WHAT IS BEING ASKED: Return the following from the records below: each line, word for word, starting with the line that contains "left ear: (443, 356)" and going on through the line that contains "right wrist: (182, 483)", with nothing outside that range.

EXERCISE MATERIALS:

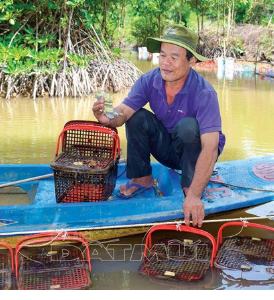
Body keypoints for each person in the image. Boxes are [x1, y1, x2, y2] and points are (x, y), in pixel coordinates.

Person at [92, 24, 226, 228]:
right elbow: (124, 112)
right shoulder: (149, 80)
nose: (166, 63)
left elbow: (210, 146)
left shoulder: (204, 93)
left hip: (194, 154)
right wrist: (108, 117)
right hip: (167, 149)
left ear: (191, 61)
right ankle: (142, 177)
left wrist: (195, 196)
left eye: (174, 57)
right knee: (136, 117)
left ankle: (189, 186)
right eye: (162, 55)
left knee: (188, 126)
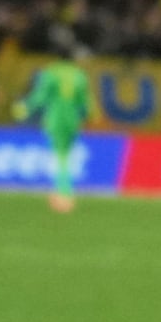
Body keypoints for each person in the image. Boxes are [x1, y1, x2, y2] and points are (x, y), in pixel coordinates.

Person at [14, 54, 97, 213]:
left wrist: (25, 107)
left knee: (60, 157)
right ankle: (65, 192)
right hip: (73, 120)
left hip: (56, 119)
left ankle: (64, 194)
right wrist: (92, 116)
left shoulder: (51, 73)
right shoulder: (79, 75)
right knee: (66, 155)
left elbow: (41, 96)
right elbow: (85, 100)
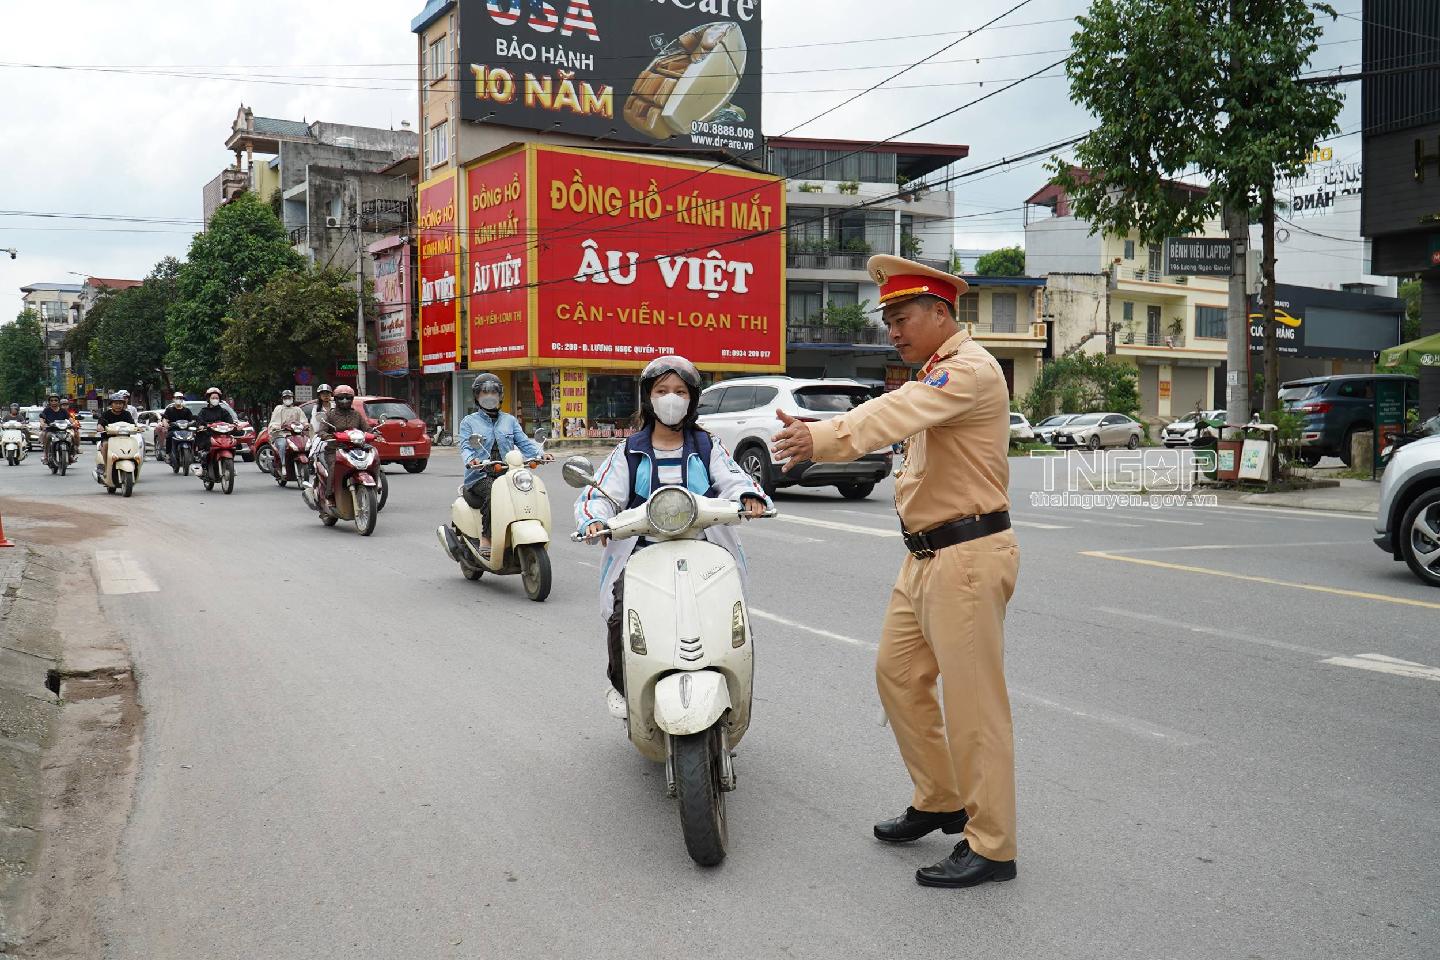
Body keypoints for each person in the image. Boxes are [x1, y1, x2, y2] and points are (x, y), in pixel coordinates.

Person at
* * *
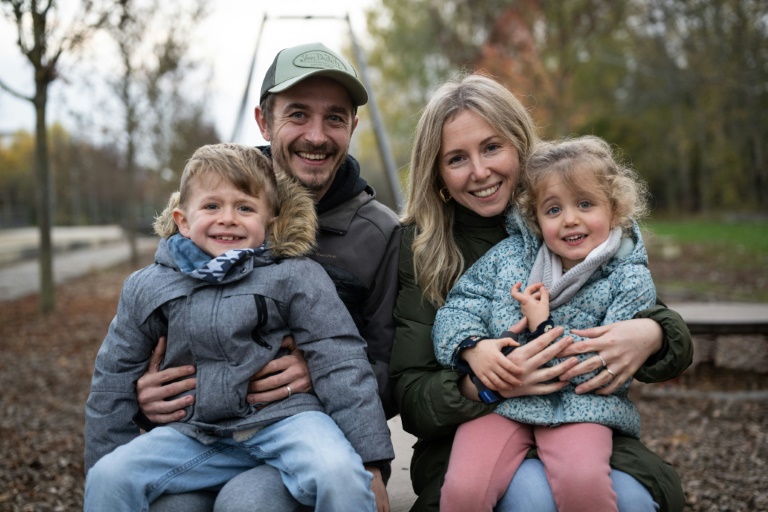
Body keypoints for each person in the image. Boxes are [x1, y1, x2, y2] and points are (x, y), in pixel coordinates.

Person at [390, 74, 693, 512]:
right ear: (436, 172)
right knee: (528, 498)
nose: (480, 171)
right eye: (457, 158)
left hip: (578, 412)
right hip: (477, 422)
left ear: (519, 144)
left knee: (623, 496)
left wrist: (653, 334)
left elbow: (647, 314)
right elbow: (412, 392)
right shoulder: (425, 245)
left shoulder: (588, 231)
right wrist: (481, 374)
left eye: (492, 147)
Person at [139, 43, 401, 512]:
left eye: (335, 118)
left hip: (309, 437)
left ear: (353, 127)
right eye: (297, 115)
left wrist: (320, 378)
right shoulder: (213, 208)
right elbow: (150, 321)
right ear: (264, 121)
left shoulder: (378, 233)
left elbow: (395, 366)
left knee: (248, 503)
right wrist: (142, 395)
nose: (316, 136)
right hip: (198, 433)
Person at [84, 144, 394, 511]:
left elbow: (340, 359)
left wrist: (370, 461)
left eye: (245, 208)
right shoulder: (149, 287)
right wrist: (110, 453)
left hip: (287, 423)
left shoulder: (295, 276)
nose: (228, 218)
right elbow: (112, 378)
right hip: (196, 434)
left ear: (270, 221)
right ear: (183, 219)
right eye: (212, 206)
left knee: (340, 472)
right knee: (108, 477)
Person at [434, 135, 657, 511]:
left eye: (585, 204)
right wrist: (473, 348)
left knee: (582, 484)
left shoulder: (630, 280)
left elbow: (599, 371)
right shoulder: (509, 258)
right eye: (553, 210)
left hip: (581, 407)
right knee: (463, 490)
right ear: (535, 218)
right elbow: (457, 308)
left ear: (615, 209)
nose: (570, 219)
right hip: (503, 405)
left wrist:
* * *
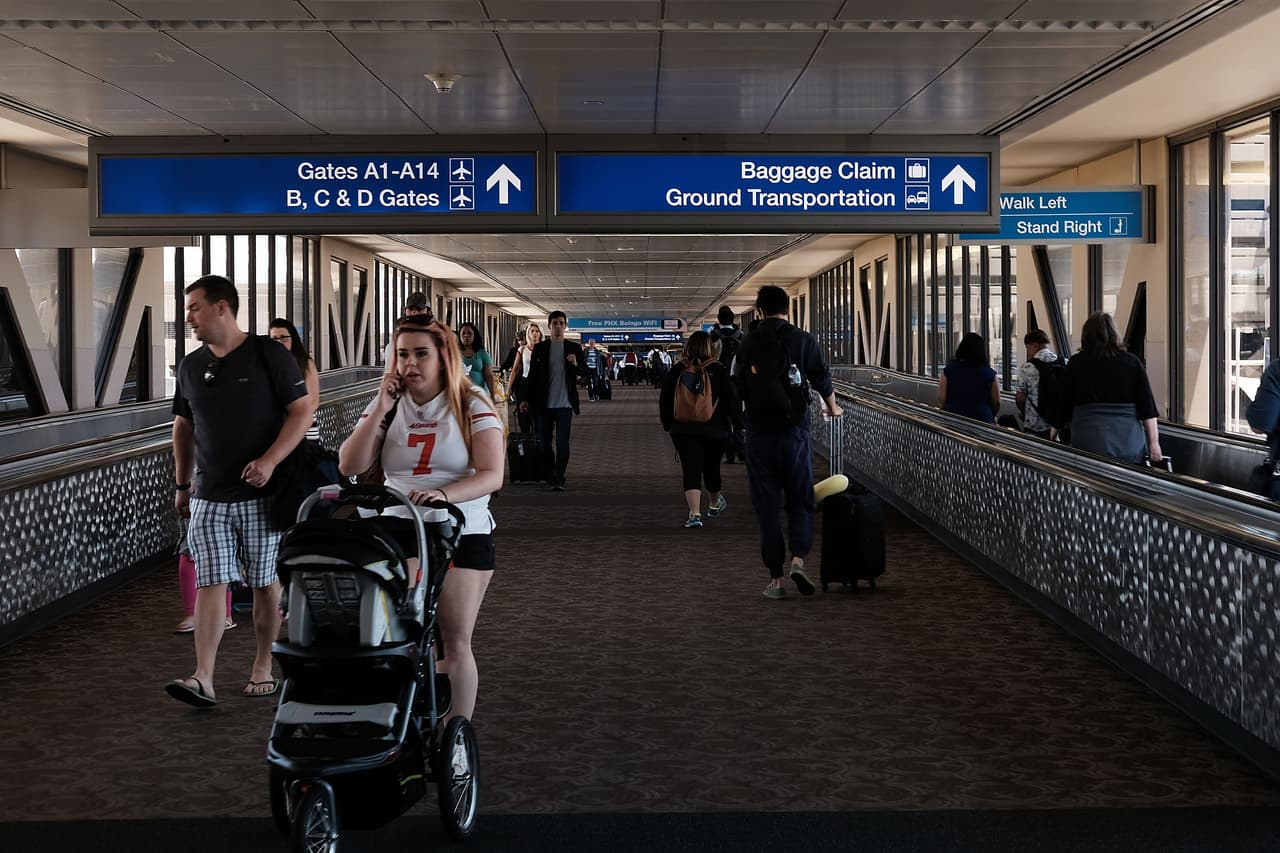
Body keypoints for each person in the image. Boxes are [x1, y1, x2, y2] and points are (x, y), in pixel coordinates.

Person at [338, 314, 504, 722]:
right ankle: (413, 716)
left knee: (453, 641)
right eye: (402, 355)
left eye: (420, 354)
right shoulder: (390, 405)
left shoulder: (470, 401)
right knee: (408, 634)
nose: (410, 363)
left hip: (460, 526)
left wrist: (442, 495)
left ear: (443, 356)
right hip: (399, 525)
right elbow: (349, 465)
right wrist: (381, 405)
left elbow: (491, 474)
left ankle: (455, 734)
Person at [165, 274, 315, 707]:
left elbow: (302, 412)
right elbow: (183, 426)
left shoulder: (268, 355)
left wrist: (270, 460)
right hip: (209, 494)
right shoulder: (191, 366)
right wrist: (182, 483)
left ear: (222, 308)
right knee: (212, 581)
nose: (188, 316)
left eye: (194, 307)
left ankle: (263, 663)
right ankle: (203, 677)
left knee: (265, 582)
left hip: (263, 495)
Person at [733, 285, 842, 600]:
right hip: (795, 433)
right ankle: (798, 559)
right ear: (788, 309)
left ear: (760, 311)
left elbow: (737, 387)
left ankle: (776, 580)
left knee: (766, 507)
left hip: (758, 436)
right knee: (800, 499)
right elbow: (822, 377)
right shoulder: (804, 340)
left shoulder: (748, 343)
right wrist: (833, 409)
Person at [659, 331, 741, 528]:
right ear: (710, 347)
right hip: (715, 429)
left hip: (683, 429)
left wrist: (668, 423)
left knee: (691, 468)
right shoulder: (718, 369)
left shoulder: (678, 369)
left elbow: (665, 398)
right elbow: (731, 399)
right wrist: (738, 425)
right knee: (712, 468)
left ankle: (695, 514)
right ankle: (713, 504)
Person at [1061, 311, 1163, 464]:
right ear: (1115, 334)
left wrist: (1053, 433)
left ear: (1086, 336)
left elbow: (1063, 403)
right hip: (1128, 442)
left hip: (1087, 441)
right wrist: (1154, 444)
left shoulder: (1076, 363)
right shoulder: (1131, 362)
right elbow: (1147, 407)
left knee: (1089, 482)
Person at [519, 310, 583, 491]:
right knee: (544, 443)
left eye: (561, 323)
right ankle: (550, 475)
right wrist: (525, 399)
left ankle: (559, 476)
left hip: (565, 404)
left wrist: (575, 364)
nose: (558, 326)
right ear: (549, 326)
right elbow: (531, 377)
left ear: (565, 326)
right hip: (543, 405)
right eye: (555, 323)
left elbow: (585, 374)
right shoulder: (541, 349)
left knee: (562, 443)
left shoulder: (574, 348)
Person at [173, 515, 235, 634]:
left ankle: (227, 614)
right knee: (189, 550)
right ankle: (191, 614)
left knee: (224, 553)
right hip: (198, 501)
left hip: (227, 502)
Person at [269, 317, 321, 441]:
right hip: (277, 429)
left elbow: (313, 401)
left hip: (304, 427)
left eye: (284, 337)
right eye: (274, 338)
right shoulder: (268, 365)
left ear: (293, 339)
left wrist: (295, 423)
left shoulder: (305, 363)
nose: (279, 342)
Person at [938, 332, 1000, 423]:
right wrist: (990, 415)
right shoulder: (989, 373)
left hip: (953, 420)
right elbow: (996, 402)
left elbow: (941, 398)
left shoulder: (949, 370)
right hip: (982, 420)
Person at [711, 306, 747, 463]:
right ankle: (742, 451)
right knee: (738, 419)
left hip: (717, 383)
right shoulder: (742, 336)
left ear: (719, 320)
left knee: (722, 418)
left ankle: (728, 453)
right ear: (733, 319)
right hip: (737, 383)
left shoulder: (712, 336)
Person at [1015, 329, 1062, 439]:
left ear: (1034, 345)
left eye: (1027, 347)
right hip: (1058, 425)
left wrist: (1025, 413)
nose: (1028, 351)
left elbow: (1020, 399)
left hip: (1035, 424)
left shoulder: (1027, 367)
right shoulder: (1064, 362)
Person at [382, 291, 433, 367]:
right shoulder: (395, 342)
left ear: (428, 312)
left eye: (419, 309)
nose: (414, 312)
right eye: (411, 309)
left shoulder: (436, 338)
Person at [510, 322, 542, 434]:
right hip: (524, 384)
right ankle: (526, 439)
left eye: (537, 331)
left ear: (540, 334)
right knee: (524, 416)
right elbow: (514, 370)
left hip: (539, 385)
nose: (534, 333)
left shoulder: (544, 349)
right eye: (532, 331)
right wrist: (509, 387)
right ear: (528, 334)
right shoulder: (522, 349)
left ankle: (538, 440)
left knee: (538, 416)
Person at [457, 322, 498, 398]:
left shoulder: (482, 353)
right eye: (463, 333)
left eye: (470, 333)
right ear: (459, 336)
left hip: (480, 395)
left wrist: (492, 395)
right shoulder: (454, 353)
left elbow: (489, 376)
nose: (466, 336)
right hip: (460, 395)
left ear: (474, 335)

TASK RESPONSE:
left ear: (443, 356)
right hip: (399, 525)
right elbow: (349, 465)
right wrist: (381, 405)
left elbow: (491, 474)
left ankle: (455, 734)
Person at [165, 274, 315, 707]:
left elbow: (302, 412)
right elbow: (183, 426)
left shoulder: (268, 355)
left wrist: (270, 460)
right hip: (209, 494)
right shoulder: (191, 366)
right wrist: (182, 483)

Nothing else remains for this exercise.